Failure Model
Error Classification
Errors in Go Event Bus are classified into three categories that drive execution behavior:
Transient Errors
- Retried up to
MaxAttempts - Examples: network timeout, database connection, upstream service unavailable
- Default behavior for unknown errors
return invoker.RetryableError{Err: err}
// or simply return any error (default is retryable)
Terminal Errors
- Never retried
- Sent to DLQ immediately
- Examples: validation error, business rule violation, malformed data
return invoker.PermanentError{Err: errors.New("invalid data")}
// or implement Terminal() bool interface
Policy Errors
- Not retried, not sent to DLQ
- Handled specially by the system
- Examples:
ErrDuplicate,ErrRateLimited,ErrCircuitOpen
Circuit Breaker Interaction
The circuit breaker reacts only to transient failures:
- Terminal errors (
ErrSendToDLQ) do not count as failures - Policy errors do not count as failures
- Only actual transient failures increment the failure counter
This prevents business-level errors (like validation failures) from tripping the circuit breaker, which should only open when downstream infrastructure is unhealthy.

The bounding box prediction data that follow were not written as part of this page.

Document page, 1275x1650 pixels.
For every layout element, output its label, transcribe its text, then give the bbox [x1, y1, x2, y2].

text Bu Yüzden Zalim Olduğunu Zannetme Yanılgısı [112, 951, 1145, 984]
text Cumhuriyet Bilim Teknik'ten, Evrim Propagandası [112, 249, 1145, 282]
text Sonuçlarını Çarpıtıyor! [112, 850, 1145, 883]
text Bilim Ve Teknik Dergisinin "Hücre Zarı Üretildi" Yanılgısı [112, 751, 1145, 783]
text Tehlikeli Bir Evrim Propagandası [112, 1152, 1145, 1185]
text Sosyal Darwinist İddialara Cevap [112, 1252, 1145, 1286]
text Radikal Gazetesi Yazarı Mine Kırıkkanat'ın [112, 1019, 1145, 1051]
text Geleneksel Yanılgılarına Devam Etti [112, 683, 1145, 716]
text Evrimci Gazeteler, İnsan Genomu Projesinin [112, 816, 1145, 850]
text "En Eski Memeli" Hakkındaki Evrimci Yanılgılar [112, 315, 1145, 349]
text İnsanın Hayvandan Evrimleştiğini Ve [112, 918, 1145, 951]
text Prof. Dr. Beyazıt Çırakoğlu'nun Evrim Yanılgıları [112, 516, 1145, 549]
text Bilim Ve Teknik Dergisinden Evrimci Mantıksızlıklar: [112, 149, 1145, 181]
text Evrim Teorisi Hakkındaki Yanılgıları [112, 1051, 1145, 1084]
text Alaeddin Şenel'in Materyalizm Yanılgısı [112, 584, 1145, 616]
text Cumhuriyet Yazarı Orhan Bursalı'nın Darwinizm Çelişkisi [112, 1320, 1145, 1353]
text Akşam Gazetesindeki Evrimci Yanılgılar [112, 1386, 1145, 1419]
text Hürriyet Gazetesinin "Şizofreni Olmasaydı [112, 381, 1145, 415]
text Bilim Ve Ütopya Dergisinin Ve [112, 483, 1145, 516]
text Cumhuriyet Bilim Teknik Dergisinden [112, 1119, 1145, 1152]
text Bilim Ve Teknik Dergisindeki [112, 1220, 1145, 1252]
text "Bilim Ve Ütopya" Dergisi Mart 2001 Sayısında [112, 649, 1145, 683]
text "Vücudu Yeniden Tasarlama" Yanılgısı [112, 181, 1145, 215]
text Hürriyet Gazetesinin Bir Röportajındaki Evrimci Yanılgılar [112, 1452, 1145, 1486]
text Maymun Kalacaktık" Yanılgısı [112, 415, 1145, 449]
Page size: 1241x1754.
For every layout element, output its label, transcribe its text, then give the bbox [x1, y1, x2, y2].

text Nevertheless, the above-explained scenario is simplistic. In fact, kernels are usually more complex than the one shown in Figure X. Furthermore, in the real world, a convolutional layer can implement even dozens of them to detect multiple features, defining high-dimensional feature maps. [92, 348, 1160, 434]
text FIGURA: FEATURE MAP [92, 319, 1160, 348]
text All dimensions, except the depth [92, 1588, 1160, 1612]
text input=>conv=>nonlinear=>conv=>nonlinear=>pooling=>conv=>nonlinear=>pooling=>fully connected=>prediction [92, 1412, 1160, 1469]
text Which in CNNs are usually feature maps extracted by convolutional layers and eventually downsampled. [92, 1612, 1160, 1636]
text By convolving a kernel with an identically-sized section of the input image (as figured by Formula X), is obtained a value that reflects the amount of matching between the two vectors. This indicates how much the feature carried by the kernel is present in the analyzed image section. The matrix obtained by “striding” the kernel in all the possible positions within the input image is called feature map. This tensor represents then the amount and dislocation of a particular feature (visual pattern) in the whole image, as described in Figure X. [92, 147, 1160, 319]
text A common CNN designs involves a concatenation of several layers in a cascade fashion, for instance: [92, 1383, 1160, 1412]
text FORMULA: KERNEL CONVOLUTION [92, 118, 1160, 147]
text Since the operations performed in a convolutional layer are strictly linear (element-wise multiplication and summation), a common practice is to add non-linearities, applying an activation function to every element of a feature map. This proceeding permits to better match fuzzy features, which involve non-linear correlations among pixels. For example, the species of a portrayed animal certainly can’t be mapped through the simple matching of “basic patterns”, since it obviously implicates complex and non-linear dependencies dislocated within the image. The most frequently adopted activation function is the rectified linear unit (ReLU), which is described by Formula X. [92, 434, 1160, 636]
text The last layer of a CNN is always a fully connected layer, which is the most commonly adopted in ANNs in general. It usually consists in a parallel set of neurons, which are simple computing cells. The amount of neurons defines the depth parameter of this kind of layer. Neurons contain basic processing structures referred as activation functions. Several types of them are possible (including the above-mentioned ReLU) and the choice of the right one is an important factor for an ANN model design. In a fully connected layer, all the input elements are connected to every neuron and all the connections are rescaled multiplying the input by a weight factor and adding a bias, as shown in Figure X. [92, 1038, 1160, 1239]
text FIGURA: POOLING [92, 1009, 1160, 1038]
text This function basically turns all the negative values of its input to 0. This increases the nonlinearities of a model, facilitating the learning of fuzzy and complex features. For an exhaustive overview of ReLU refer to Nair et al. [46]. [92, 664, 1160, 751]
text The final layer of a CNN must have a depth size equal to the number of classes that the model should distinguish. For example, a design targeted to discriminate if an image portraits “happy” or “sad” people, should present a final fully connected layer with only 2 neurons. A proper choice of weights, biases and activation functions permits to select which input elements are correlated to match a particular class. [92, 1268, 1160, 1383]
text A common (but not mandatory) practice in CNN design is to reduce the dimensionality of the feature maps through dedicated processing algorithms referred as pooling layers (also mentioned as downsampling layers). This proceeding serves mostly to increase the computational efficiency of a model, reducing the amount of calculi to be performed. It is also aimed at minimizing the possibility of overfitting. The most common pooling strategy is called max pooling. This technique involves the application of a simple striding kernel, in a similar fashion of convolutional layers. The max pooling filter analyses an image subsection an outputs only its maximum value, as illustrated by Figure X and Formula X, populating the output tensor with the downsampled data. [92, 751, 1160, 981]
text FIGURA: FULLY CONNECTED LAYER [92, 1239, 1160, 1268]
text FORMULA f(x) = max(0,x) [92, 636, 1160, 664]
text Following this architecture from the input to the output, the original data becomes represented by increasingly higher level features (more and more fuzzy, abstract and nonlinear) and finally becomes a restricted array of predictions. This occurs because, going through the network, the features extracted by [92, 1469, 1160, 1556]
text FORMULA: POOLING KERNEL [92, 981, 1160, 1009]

Error Flow Through the Chain
Handler returns error
│
├─ classify(error)
│ ├─ Terminal? → Retry returns ErrSendToDLQ → DLQ publishes → nil
│ ├─ Retryable? → Retry re-executes (up to MaxAttempts)
│ │ └─ Exhausted? → return last error → DLQ may capture
│ └─ Policy? → return error (ErrDuplicate, ErrRateLimited, etc.)
│
└─ Circuit Breaker evaluates
├─ ErrSendToDLQ → does not count as failure
└─ Other errors → increments failure counter
Design Decisions
- No hidden retries: All retries are explicit and visible in the chain
- No implicit DLQ: Events only go to DLQ through the explicit DLQ invoker
- Error classification is deterministic: Same error always gets the same treatment
- Context cancellation stops everything:
context.Canceledandcontext.DeadlineExceededare never retried